§ What the task asks
Each record below must be reproduced exactly as it reads, with its images omitted.

Stored data:
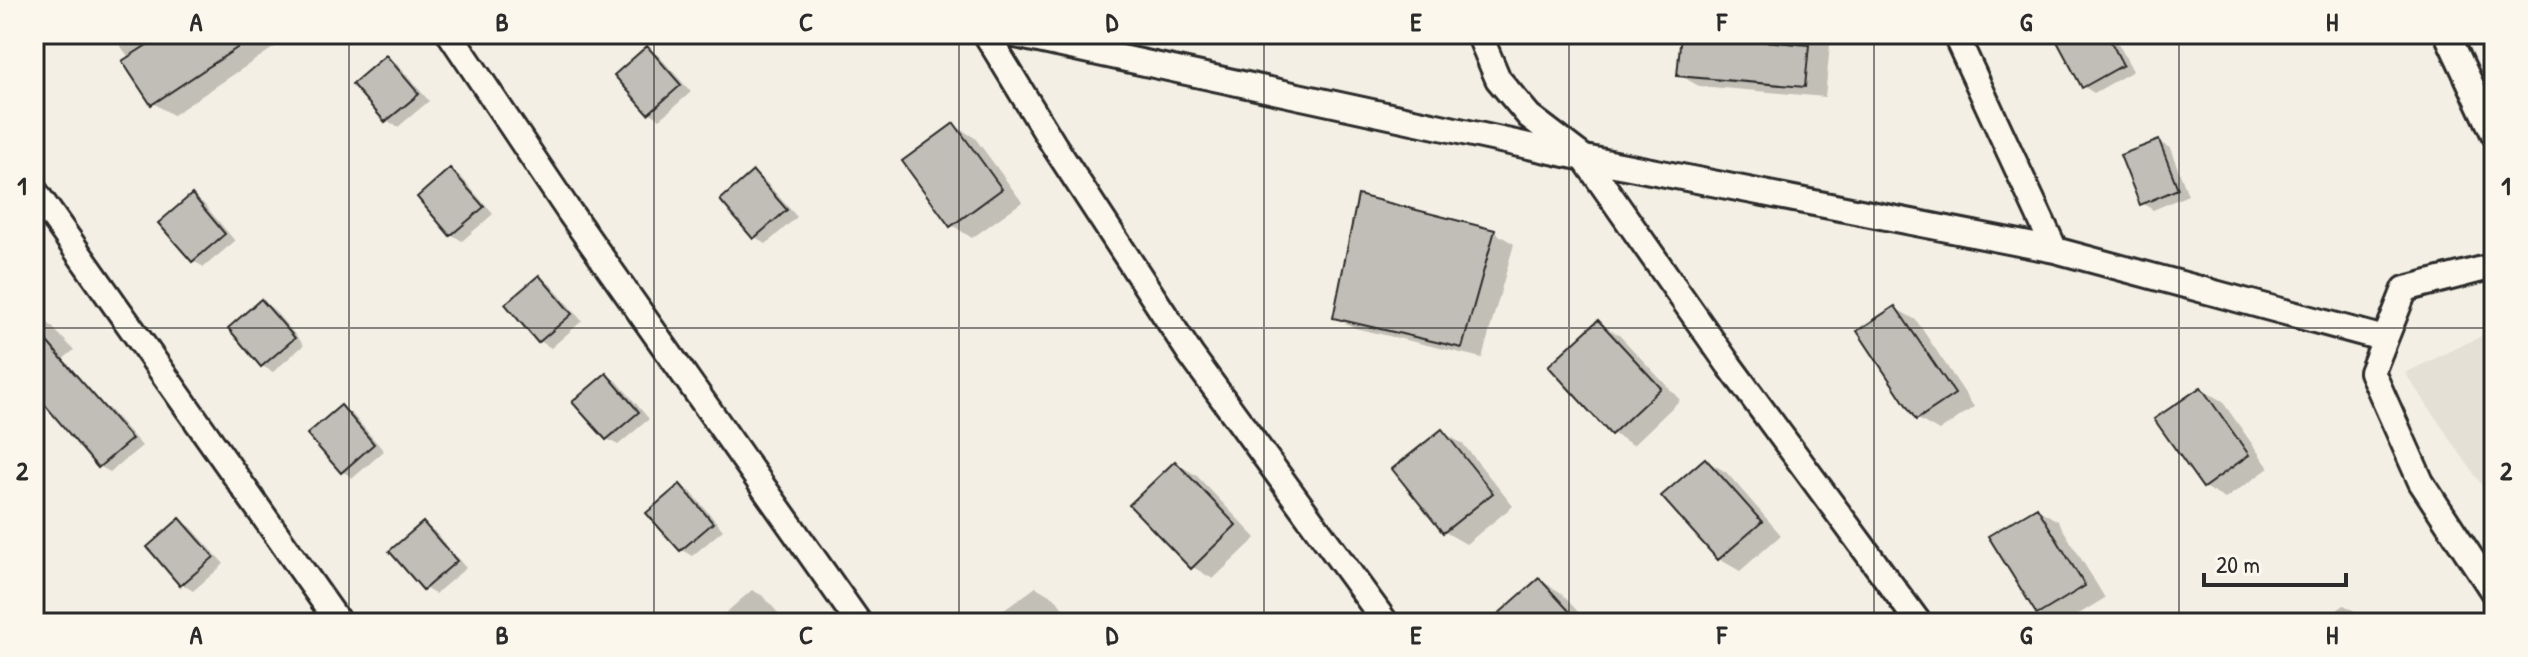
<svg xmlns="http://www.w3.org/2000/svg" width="2528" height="657" font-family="'Patrick Hand',sans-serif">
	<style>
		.built { fill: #e4e0d6 }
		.shadow { fill: #0003 }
		.building { fill: #c0beb6; stroke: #2b2b2b; stroke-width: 2 }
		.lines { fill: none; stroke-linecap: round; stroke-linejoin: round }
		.lane-casing { stroke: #2b2b2b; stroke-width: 30 }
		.lane { stroke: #fbf7ec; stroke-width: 24 }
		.grid { fill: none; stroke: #2b2b2b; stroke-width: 2; stroke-opacity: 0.55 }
		.neatline { fill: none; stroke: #2b2b2b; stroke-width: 3 }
		.grid-label { font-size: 26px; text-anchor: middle; font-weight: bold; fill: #2b2b2b }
	</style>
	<rect width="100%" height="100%" fill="#f3efe4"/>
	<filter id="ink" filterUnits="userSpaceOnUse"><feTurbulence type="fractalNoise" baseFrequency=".0125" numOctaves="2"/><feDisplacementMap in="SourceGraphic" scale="16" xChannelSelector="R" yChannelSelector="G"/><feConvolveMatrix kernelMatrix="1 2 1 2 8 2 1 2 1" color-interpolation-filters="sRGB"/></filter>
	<g filter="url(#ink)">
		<!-- built -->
		<path class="built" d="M2494 330V503L2405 373Z"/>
		<!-- shadow -->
		<path class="shadow" d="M112 34H294L173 115 153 103 130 59Z
			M1686 34H1831L1825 97 1699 86 1679 75Z
			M2061 34H2113L2133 71 2094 93 2083 86Z
			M647 49 658 55 691 92 660 119 649 112Z
			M386 58 397 64 429 101 398 127 387 121 355 84Z
			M954 125 975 138 1022 202 972 238 952 225Z
			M2159 142 2170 148 2188 195 2153 210 2142 203Z
			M450 171 461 177 493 214 462 241 451 234Z
			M753 174 764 180 797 217 766 244 755 237Z
			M192 197 203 203 235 241 204 267 193 261Z
			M1360 197 1494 232 1514 244 1482 358 1355 328 1335 317Z
			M540 278 550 284 582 321 551 348 540 341Z
			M261 302 272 308 304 345 273 372 262 366Z
			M34 308 74 350 43 376 34 371Z
			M1895 308 1916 320 1974 407 1939 431 1918 419 1860 332Z
			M1598 323 1619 335 1680 400 1633 445 1612 433Z
			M606 375 617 381 649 419 618 445 607 439Z
			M2201 389 2222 401 2269 468 2225 499 2204 487Z
			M98 403 109 409 142 446 110 472 99 466Z
			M341 408 352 414 384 451 353 478 342 471Z
			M1442 432 1463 444 1513 506 1466 544 1445 532Z
			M1705 460 1726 472 1781 535 1740 571 1719 559Z
			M1175 463 1196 475 1256 538 1213 579 1193 567Z
			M680 486 691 492 723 530 692 556 682 550 649 513Z
			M2037 509 2058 521 2105 598 2064 623H2054L2038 614Z
			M180 521 191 527 224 564 193 591 182 584Z
			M423 524 434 531 466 568 435 594 424 588Z
			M1540 580 1560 592 1588 623H1492Z
			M1036 587 1056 599 1073 623H997L993 618Z
			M752 590 763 596 787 623H728L722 616Z
			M2344 605 2365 617 2369 623H2320Z"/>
		<!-- building -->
		<path class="building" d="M164 34H258L151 105 122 61Z
			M1681 34 1809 45 1805 87 1677 76Z
			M2053 34H2107L2123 65 2082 88Z
			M647 46 681 85 648 114 614 75Z
			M386 55 419 94 385 122 352 84Z
			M954 123 1002 189 950 227 902 161Z
			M2159 140 2178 189 2140 205 2120 155Z
			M450 168 484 207 450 236 417 197Z
			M753 171 787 210 753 239 720 200Z
			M192 194 225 234 192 262 158 223Z
			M1358 195 1495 230 1462 348 1333 318Z
			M539 275 572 314 538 343 505 304Z
			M261 299 295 338 261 367 228 328Z
			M1895 306 1955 394 1916 420 1857 331Z
			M1598 320 1661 388 1611 435 1548 366Z
			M34 327 132 439 98 468 34 392Z
			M606 373 639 412 606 440 572 402Z
			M2201 387 2249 455 2203 488 2154 419Z
			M341 405 374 444 341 473 307 434Z
			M1442 429 1493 493 1443 533 1392 469Z
			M1705 458 1762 522 1718 560 1661 496Z
			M1175 461 1236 525 1191 569 1129 505Z
			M680 484 713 523 680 551 646 513Z
			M2037 507 2085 586 2037 615 1988 536Z
			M180 518 214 557 180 586 147 547Z
			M423 522 457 561 423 590 389 551Z
			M1539 578 1580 623H1488Z"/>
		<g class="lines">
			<defs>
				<path id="lane" d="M450 34 568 210 859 623
					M986 34 1055 147 1191 355 1386 623
					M1011 34 1584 158 2055 250 2385 339
					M1479 34 1498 79 1529 116 1584 158 1729 365 1919 623
					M1955 34 2055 250
					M2447 34 2494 134
					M34 190 339 623
					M2494 266 2405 289 2372 372 2421 482 2494 593"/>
			</defs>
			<!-- lane casing -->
			<use href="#lane" class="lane-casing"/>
			<!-- lane -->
			<use href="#lane" class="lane"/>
		</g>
	</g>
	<!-- grid -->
	<path class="grid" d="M349 34V623M654 34V623M959 34V623M1264 34V623M1569 34V623M1874 34V623M2179 34V623M34 328H2494"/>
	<!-- margin -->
	<rect width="2528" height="657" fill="none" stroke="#fbf7ec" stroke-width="88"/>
	<!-- scale -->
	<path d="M2204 573v12h142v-12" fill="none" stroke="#2b2b2b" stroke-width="4"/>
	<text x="2216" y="573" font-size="24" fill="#2b2b2b" stroke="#fbf7ec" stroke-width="6" paint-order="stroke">20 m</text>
	<rect x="44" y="44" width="2440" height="569" class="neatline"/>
	<g class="grid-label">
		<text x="196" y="31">A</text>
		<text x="502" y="31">B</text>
		<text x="806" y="31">C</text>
		<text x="1112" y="31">D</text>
		<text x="1416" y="31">E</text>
		<text x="1722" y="31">F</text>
		<text x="2026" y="31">G</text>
		<text x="2332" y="31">H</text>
		<text x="22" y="195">1</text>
		<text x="2506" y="195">1</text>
		<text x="22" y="480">2</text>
		<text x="2506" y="480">2</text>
		<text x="196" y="644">A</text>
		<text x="502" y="644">B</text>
		<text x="806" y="644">C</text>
		<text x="1112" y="644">D</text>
		<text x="1416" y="644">E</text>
		<text x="1722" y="644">F</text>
		<text x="2026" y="644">G</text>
		<text x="2332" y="644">H</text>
	</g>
</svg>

§ Written answer
<svg xmlns="http://www.w3.org/2000/svg" width="2528" height="657" font-family="'Patrick Hand',sans-serif">
	<style>
		.built { fill: #e4e0d6 }
		.shadow { fill: #0003 }
		.building { fill: #c0beb6; stroke: #2b2b2b; stroke-width: 2 }
		.lines { fill: none; stroke-linecap: round; stroke-linejoin: round }
		.lane-casing { stroke: #2b2b2b; stroke-width: 30 }
		.lane { stroke: #fbf7ec; stroke-width: 24 }
		.grid { fill: none; stroke: #2b2b2b; stroke-width: 2; stroke-opacity: 0.55 }
		.neatline { fill: none; stroke: #2b2b2b; stroke-width: 3 }
		.grid-label { font-size: 26px; text-anchor: middle; font-weight: bold; fill: #2b2b2b }
	</style>
	<rect width="100%" height="100%" fill="#f3efe4"/>
	<filter id="ink" filterUnits="userSpaceOnUse"><feTurbulence type="fractalNoise" baseFrequency=".0125" numOctaves="2"/><feDisplacementMap in="SourceGraphic" scale="16" xChannelSelector="R" yChannelSelector="G"/><feConvolveMatrix kernelMatrix="1 2 1 2 8 2 1 2 1" color-interpolation-filters="sRGB"/></filter>
	<g filter="url(#ink)">
		<!-- built -->
		<path class="built" d="M2494 330V503L2405 373Z"/>
		<!-- shadow -->
		<path class="shadow" d="M112 34H294L173 115 153 103 130 59Z
			M1686 34H1831L1825 97 1699 86 1679 75Z
			M2061 34H2113L2133 71 2094 93 2083 86Z
			M647 49 658 55 691 92 660 119 649 112Z
			M386 58 397 64 429 101 398 127 387 121 355 84Z
			M954 125 975 138 1022 202 972 238 952 225Z
			M2159 142 2170 148 2188 195 2153 210 2142 203Z
			M450 171 461 177 493 214 462 241 451 234Z
			M753 174 764 180 797 217 766 244 755 237Z
			M192 197 203 203 235 241 204 267 193 261Z
			M1360 197 1494 232 1514 244 1482 358 1355 328 1335 317Z
			M540 278 550 284 582 321 551 348 540 341Z
			M261 302 272 308 304 345 273 372 262 366Z
			M34 308 74 350 43 376 34 371Z
			M1895 308 1916 320 1974 407 1939 431 1918 419 1860 332Z
			M1598 323 1619 335 1680 400 1633 445 1612 433Z
			M606 375 617 381 649 419 618 445 607 439Z
			M2201 389 2222 401 2269 468 2225 499 2204 487Z
			M98 403 109 409 142 446 110 472 99 466Z
			M341 408 352 414 384 451 353 478 342 471Z
			M1442 432 1463 444 1513 506 1466 544 1445 532Z
			M1705 460 1726 472 1781 535 1740 571 1719 559Z
			M1175 463 1196 475 1256 538 1213 579 1193 567Z
			M680 486 691 492 723 530 692 556 682 550 649 513Z
			M2037 509 2058 521 2105 598 2064 623H2054L2038 614Z
			M180 521 191 527 224 564 193 591 182 584Z
			M423 524 434 531 466 568 435 594 424 588Z
			M1540 580 1560 592 1588 623H1492Z
			M1036 587 1056 599 1073 623H997L993 618Z
			M752 590 763 596 787 623H728L722 616Z
			M2344 605 2365 617 2369 623H2320Z"/>
		<!-- building -->
		<path class="building" d="M164 34H258L151 105 122 61Z
			M1681 34 1809 45 1805 87 1677 76Z
			M2053 34H2107L2123 65 2082 88Z
			M647 46 681 85 648 114 614 75Z
			M386 55 419 94 385 122 352 84Z
			M954 123 1002 189 950 227 902 161Z
			M2159 140 2178 189 2140 205 2120 155Z
			M450 168 484 207 450 236 417 197Z
			M753 171 787 210 753 239 720 200Z
			M192 194 225 234 192 262 158 223Z
			M1358 195 1495 230 1462 348 1333 318Z
			M539 275 572 314 538 343 505 304Z
			M261 299 295 338 261 367 228 328Z
			M1895 306 1955 394 1916 420 1857 331Z
			M1598 320 1661 388 1611 435 1548 366Z
			M34 327 132 439 98 468 34 392Z
			M606 373 639 412 606 440 572 402Z
			M2201 387 2249 455 2203 488 2154 419Z
			M341 405 374 444 341 473 307 434Z
			M1442 429 1493 493 1443 533 1392 469Z
			M1705 458 1762 522 1718 560 1661 496Z
			M1175 461 1236 525 1191 569 1129 505Z
			M680 484 713 523 680 551 646 513Z
			M2037 507 2085 586 2037 615 1988 536Z
			M180 518 214 557 180 586 147 547Z
			M423 522 457 561 423 590 389 551Z
			M1539 578 1580 623H1488Z"/>
		<g class="lines">
			<defs>
				<path id="lane" d="M450 34 568 210 859 623
					M986 34 1055 147 1191 355 1386 623
					M1011 34 1584 158 2055 250 2385 339
					M1479 34 1498 79 1529 116 1584 158 1729 365 1919 623
					M1955 34 2055 250
					M2447 34 2494 134
					M34 190 339 623
					M2494 266 2405 289 2372 372 2421 482 2494 593"/>
			</defs>
			<!-- lane casing -->
			<use href="#lane" class="lane-casing"/>
			<!-- lane -->
			<use href="#lane" class="lane"/>
		</g>
	</g>
	<!-- grid -->
	<path class="grid" d="M349 34V623M654 34V623M959 34V623M1264 34V623M1569 34V623M1874 34V623M2179 34V623M34 328H2494"/>
	<!-- margin -->
	<rect width="2528" height="657" fill="none" stroke="#fbf7ec" stroke-width="88"/>
	<!-- scale -->
	<path d="M2204 573v12h142v-12" fill="none" stroke="#2b2b2b" stroke-width="4"/>
	<text x="2216" y="573" font-size="24" fill="#2b2b2b" stroke="#fbf7ec" stroke-width="6" paint-order="stroke">20 m</text>
	<rect x="44" y="44" width="2440" height="569" class="neatline"/>
	<g class="grid-label">
		<text x="196" y="31">A</text>
		<text x="502" y="31">B</text>
		<text x="806" y="31">C</text>
		<text x="1112" y="31">D</text>
		<text x="1416" y="31">E</text>
		<text x="1722" y="31">F</text>
		<text x="2026" y="31">G</text>
		<text x="2332" y="31">H</text>
		<text x="22" y="195">1</text>
		<text x="2506" y="195">1</text>
		<text x="22" y="480">2</text>
		<text x="2506" y="480">2</text>
		<text x="196" y="644">A</text>
		<text x="502" y="644">B</text>
		<text x="806" y="644">C</text>
		<text x="1112" y="644">D</text>
		<text x="1416" y="644">E</text>
		<text x="1722" y="644">F</text>
		<text x="2026" y="644">G</text>
		<text x="2332" y="644">H</text>
	</g>
</svg>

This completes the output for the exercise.